When you’re the nominee's communications director, speaking to a national progressive radio audience, "Now look --" may not be the best way to begin the answers you give to the questions the host asks.
That is, when you choose to answer the question, rather than sidestep it and deliver your script instead.
Don’t you know people hate that?
Oh, I’m sorry, you needed to get out today’s talking point: “Obama and Edwards ATTACKED Hillary and abandoned the ‘Politics of Hope’ and people won’t like that.”
Don’t you know people can spot that avoidance?
Especially when the talking point shows up in the same day's newspaper as a sidebar that “Obama and Edwards ATTACKED Hillary” when what they actually did was challenge her on issues that people care about. How convenient that this spin about an “attack” avoids the issues entirely and blames the other campaigns for playing dirty politics.
Don’t you know that’s dirty politics? That people hate that? That people can SPOT that?
And the radio host returned to the question you avoided and the issue you avoided and he did so repeatedly and quite directly because it is THE issue that concerns many voters about Hillary.

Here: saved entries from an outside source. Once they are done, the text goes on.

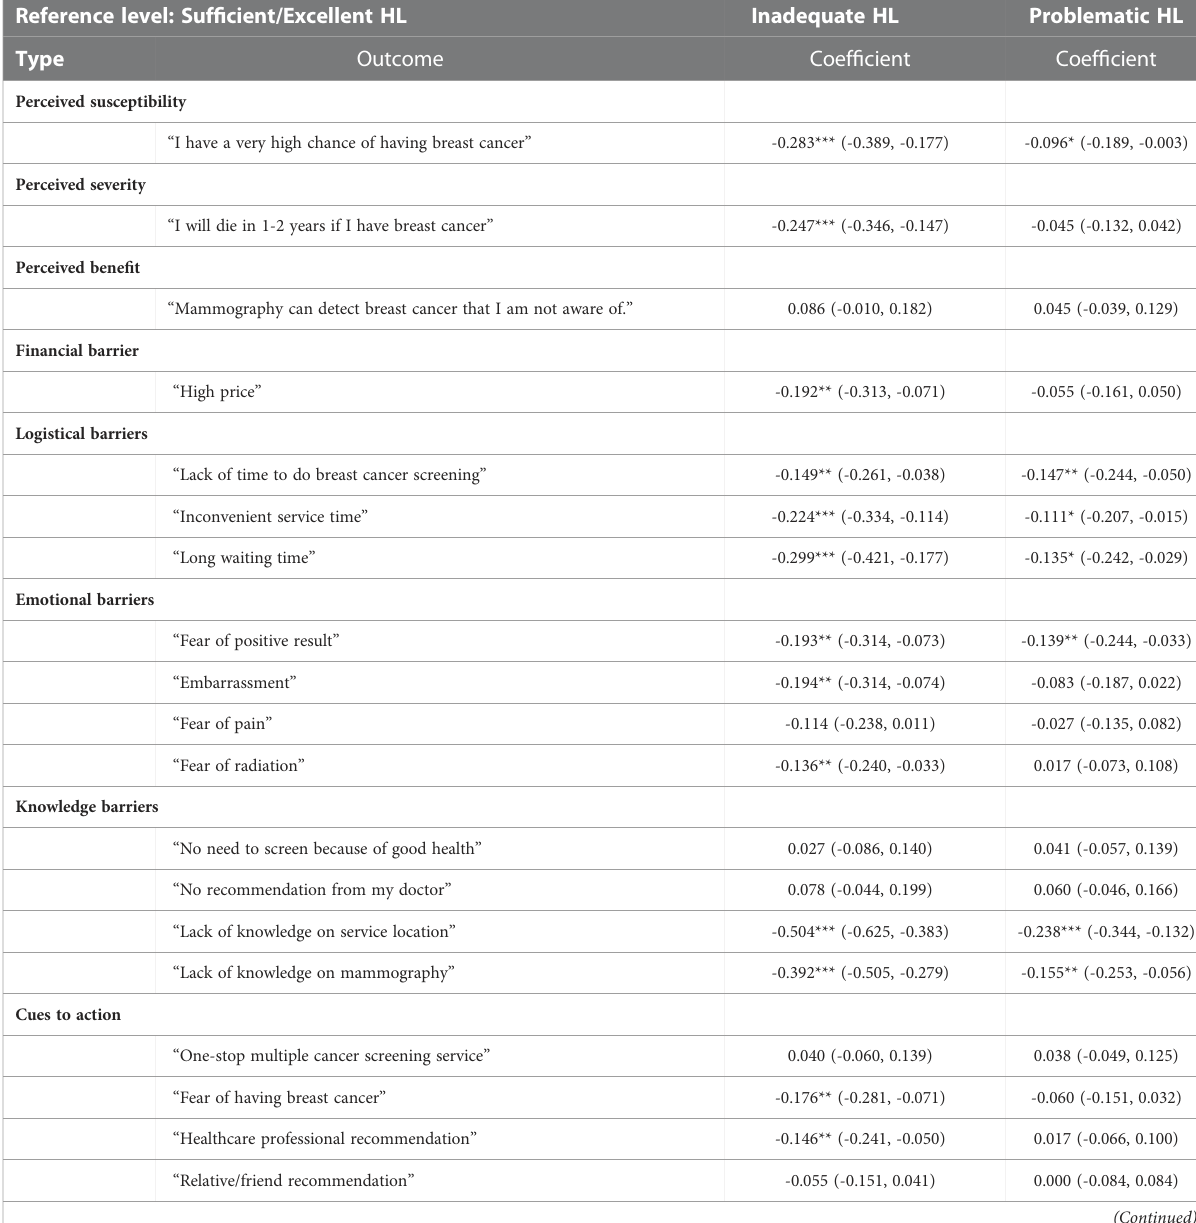
TABLE 2 Associations between screening-related perceptions and health literary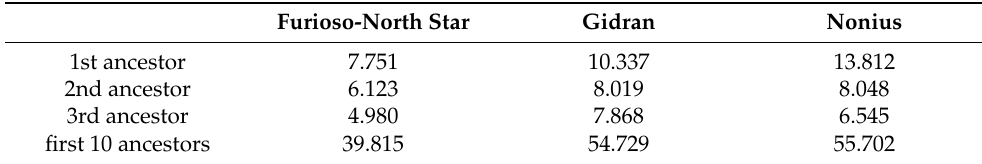
Table 4. Contribution of the ancestors to the gene pool of the reference populations (%).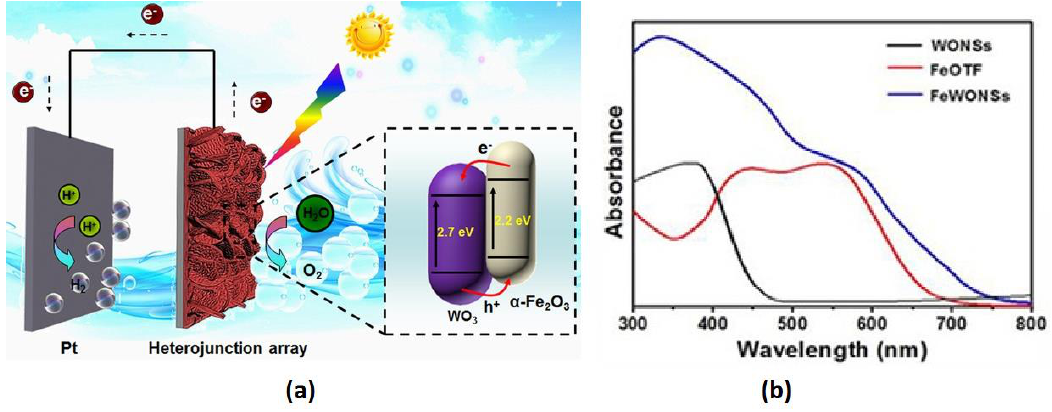
Figure 12. Figure 12. ( a ) WO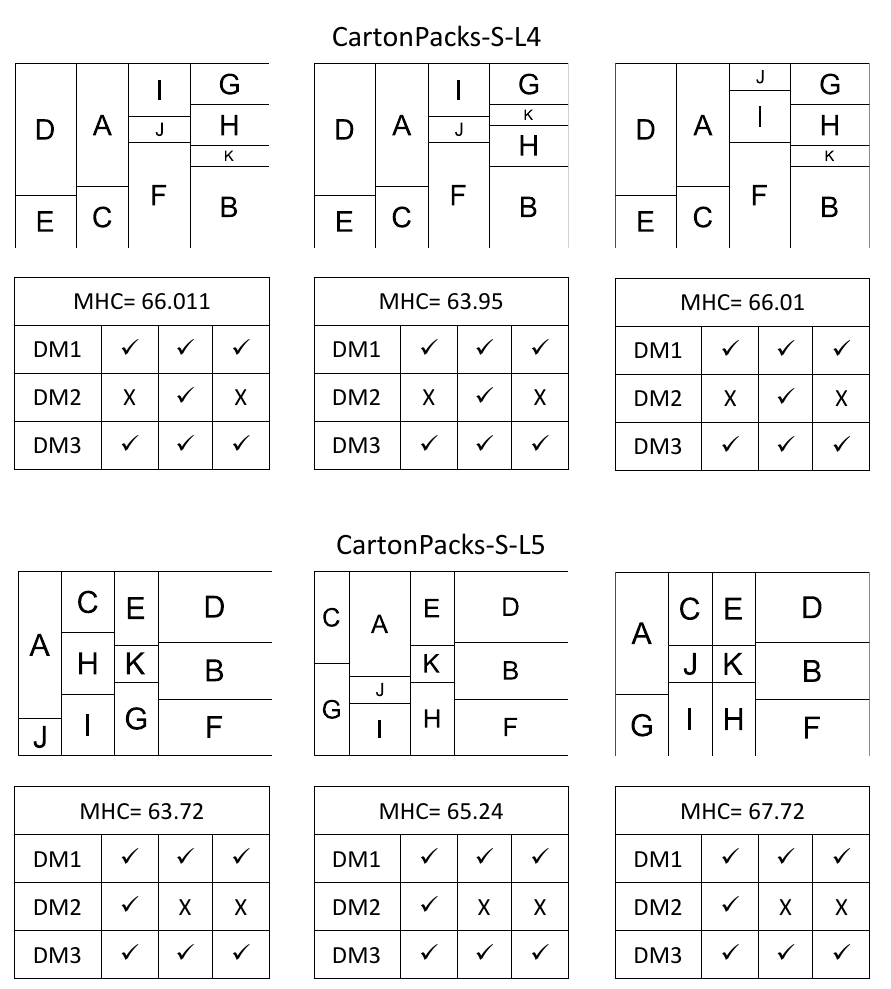
Figure 14. Best solutions found in Sequential launch 4 to 5 of CartonPacks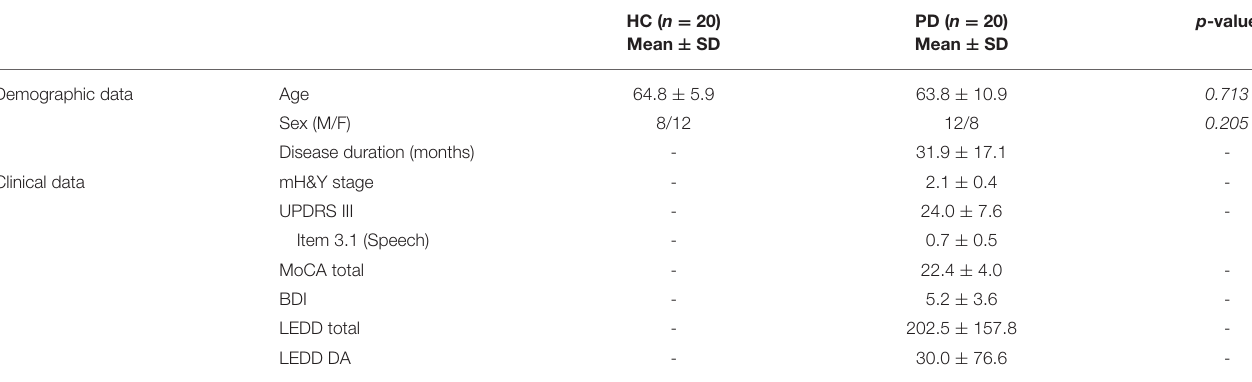
TABLE 1 | Demographic and clinical features of patients with PD and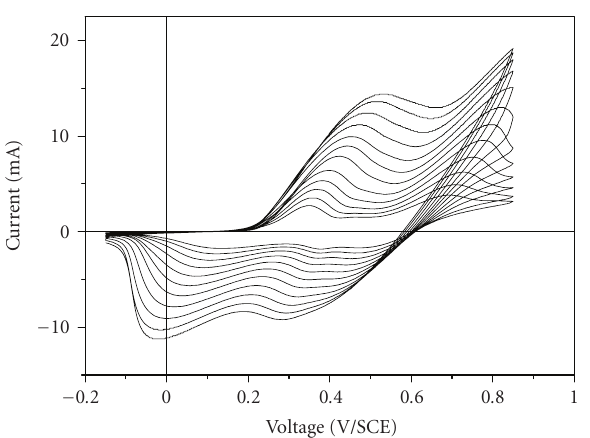
Figure 2: Cyclic voltammogram recorded during the synthesis of POT films in an aqueous solution of HCl.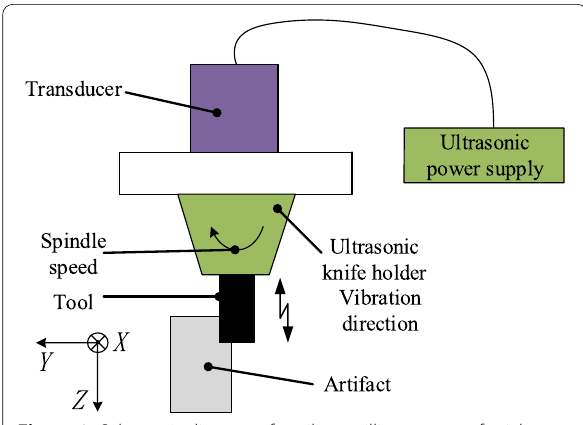
Figure 2 Schematic diagram of auxiliary milling system of axial supersonic vibration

The way another candidate put it was in regards to campaign funding – where her money is coming from.
The way many voters put it is that she is the corporate candidate – and the repetition of the communication director’s talking point in the generic print media today reinforces the impression.
Hillary Clinton is viewed by many as the candidate that Republican Lite and Democratic Elite and global corporations and generic media can all agree on to proceed with business as usual.

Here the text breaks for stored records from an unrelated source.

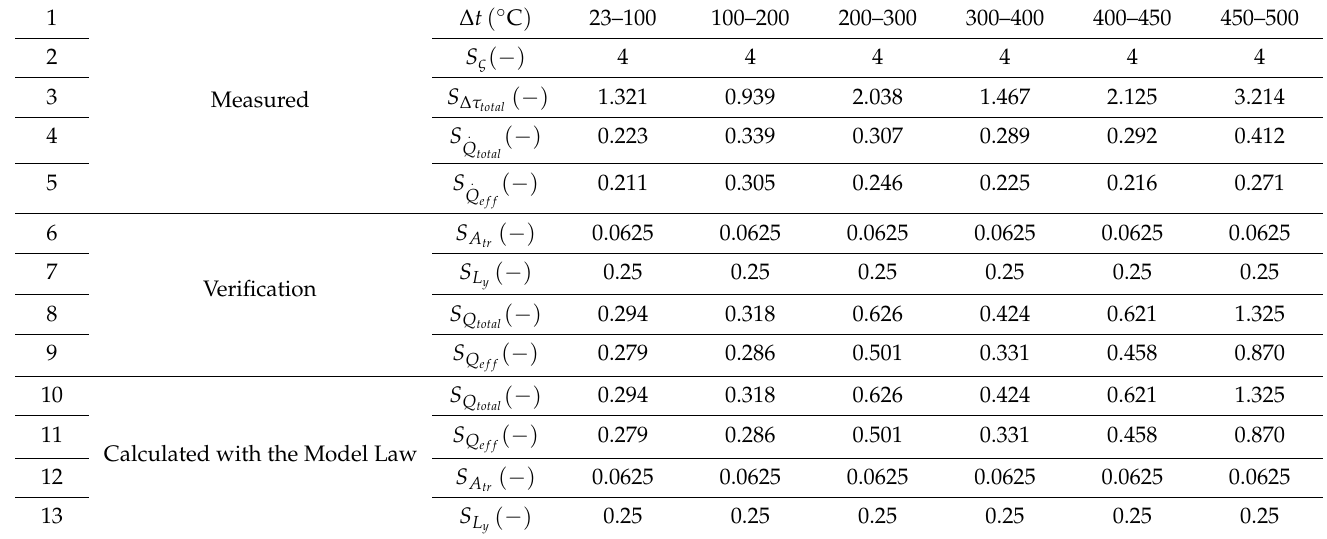
Table A13. The 1:4/1:1 painted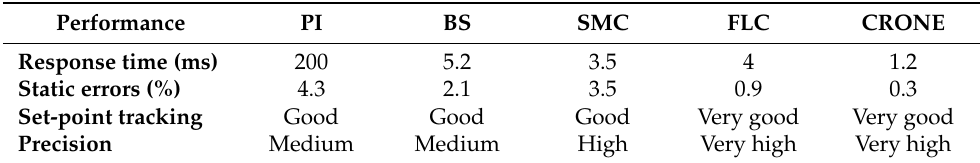
Figure 15. Speed error for PI, BS, SMC, FLC, and CRONE controllers. Table 3. Comparative study of the five MPPT controllers for a step wind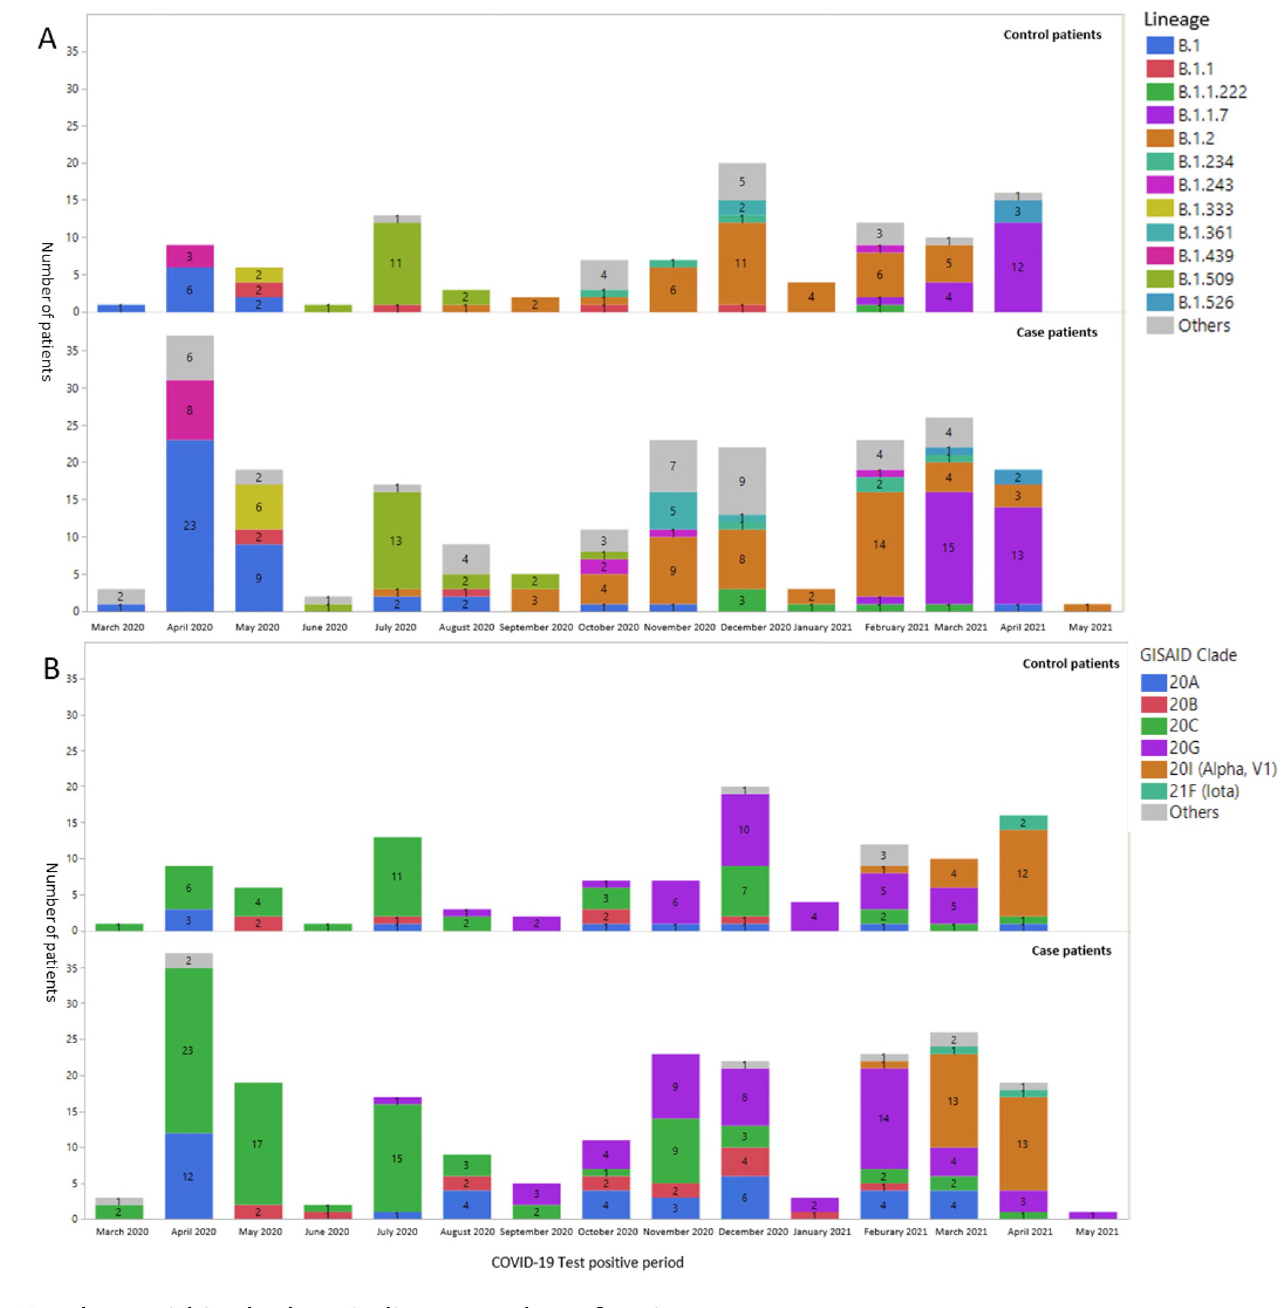
Fig 2. Emergence of SARS-CoV-2 lineages (Panel A) and clades (Panel B) over the study period (March 2020 to May 2021), comparing control vs. case patients (mild vs. severe COVID-19) at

The way the radio host put it to try to get an answer was plain blunt.
What was Howard Wolfson’s eventual and reluctant answer?
"… if some of her money comes from somewhere that _____ may not appreciate or _____ may not appreciate or you may not appreciate .............."
… and the non-answer trailed off.
“May not appreciate?”
What people don’t appreciate, Mr. Communications Controller, is that you (repeatedly) refuse to answer the question, you disregard the relevance of the question, you denigrate the voters and dismiss their concerns as trivial. The only way that Clinton’s campaign could address the issue was come out prepared and scripted to portray the questions as an “attack” – and try to deflect.
All of this reinforces the impression that you think Hillary’s nomination is inevitable, which is what people are being told by the generic media -- the same corporate media that printed the “attack” claim today; the same media and corporations that perpetuate and profit from “business as usual.”
Which reinforces the notion that Ms. Clinton IS the corporatist candidate.
With more respect than you give the voters, Mr. Wolfson – and without the “Now look” “we’ve got it in the bag” arrogant attitude you convey, the voters you are dismissing would like you to know:
You don’t have it in the bag.
You can’t take our votes for granted.
And if you’re right and we’re wrong and the message you’re sending – intentionally or not – is that the Powers That Be have anointed Hillary to carry on Big Business As Usual …
You may not appreciate the outcome when millions more people don’t bother to vote, at all.